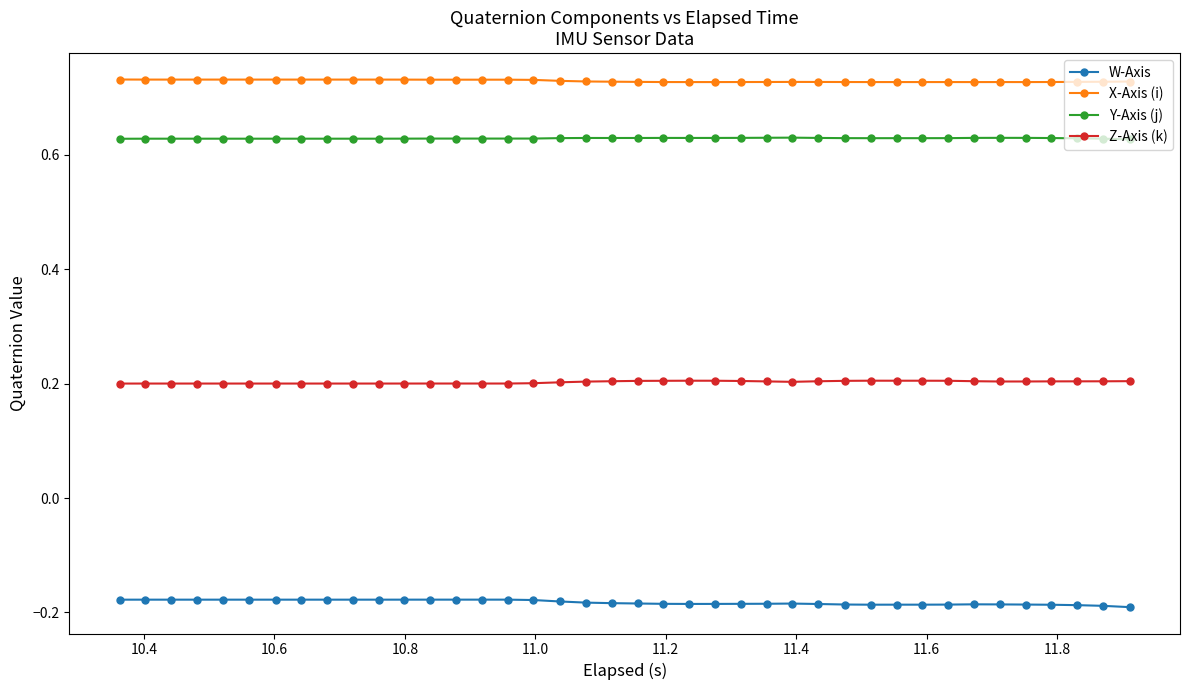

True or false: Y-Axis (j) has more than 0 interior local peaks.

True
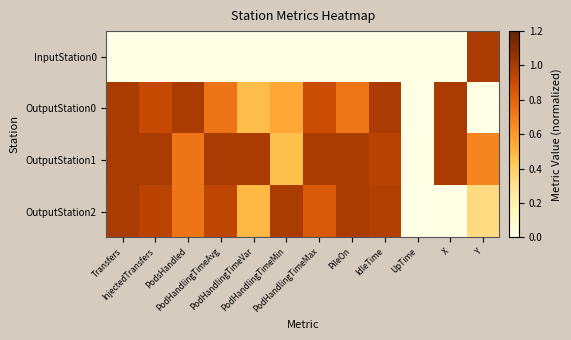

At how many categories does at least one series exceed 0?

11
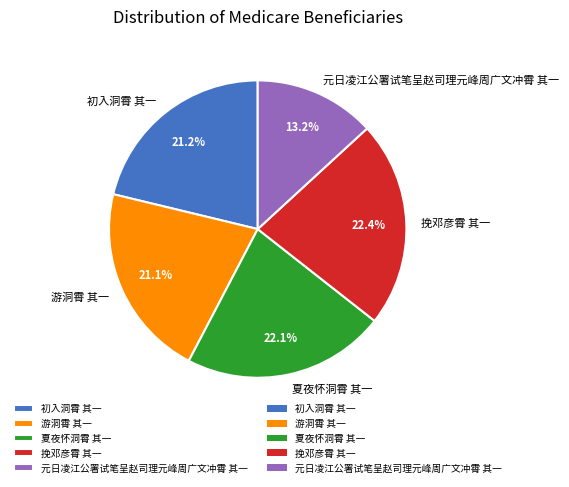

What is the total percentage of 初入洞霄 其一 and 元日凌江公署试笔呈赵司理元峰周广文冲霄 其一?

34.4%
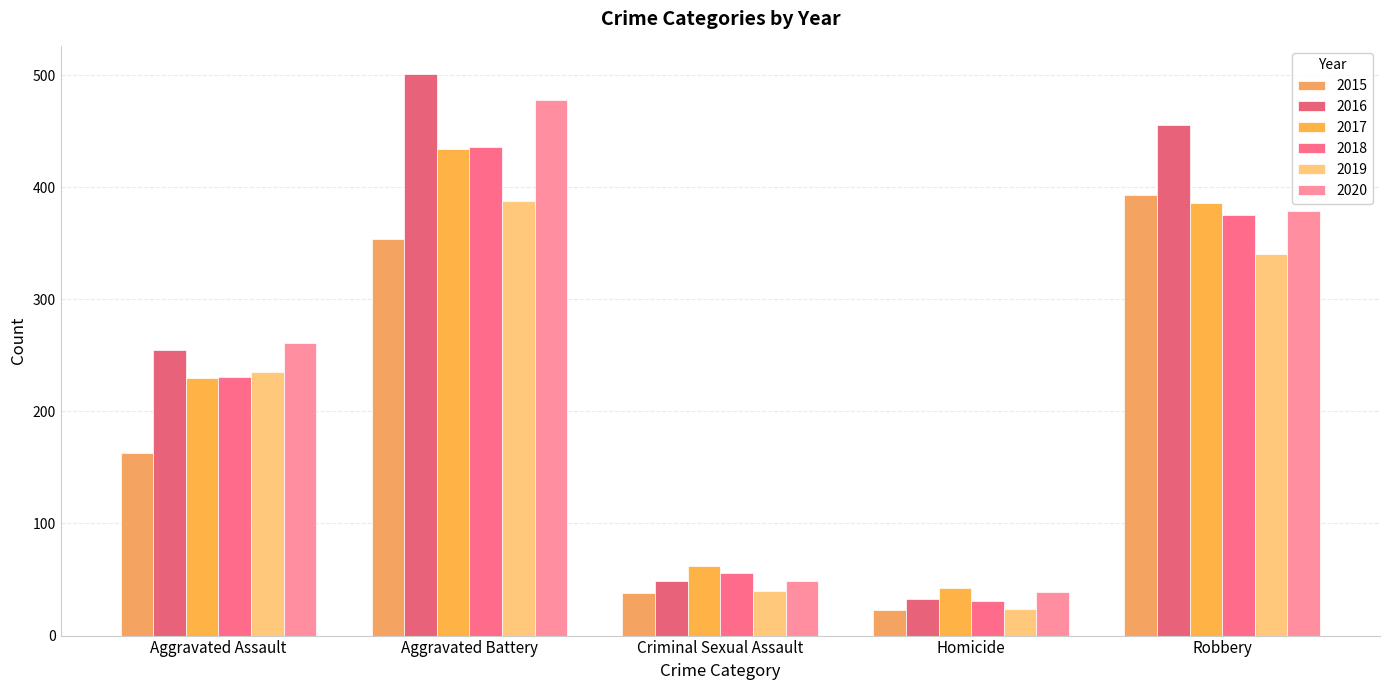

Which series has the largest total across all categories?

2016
------------------------------------
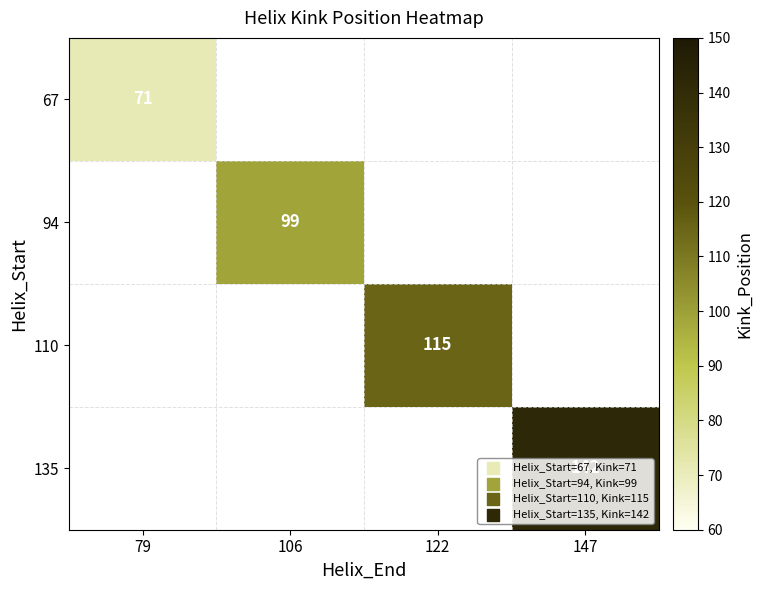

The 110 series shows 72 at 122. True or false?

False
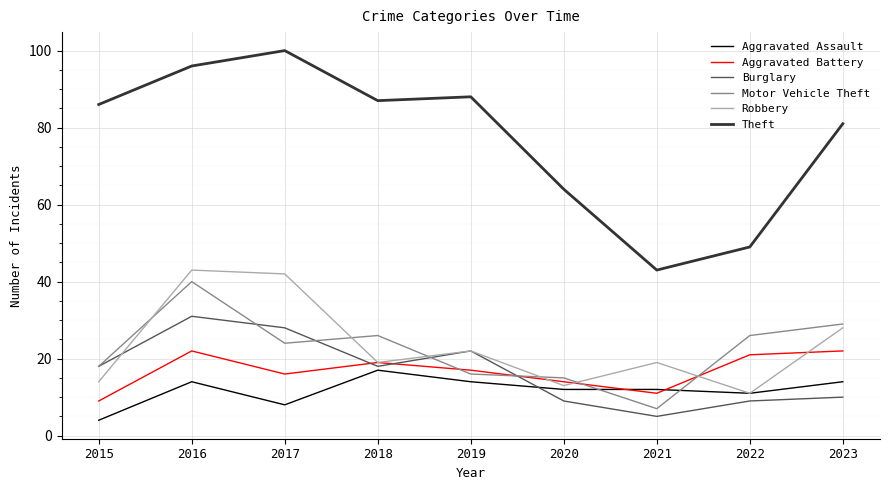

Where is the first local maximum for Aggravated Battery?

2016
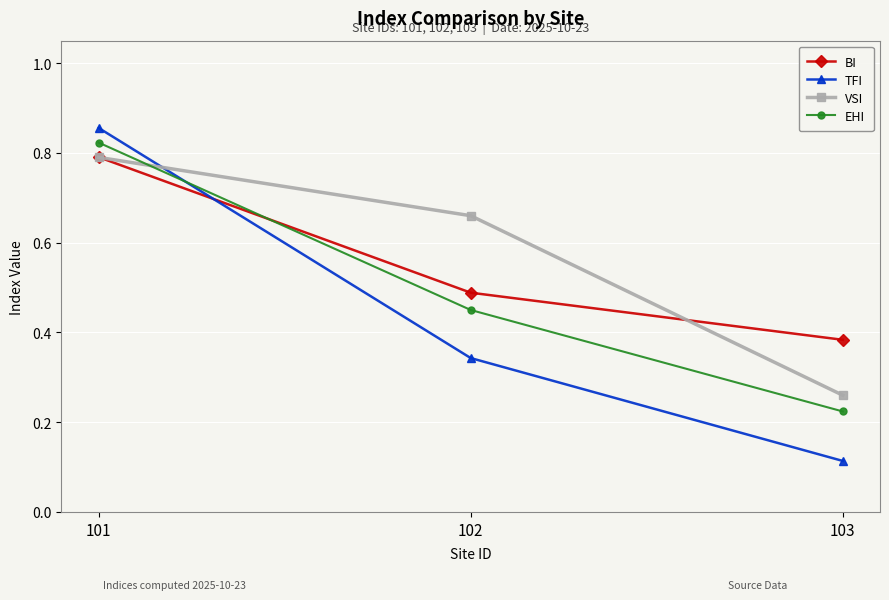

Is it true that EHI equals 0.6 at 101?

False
------------------------------------
__Work order__
Could you repeat the records line for line, beginning at the line that contains "True or false: Y-Axis" and stopping after the line that contains "Which series has"? Leave the pictures out of your answer.

__Final answer__
True or false: Y-Axis (j) has more than 0 interior local peaks.

True

At how many categories does at least one series exceed 0?

11

What is the total percentage of 初入洞霄 其一 and 元日凌江公署试笔呈赵司理元峰周广文冲霄 其一?

34.4%

Which series has the largest total across all categories?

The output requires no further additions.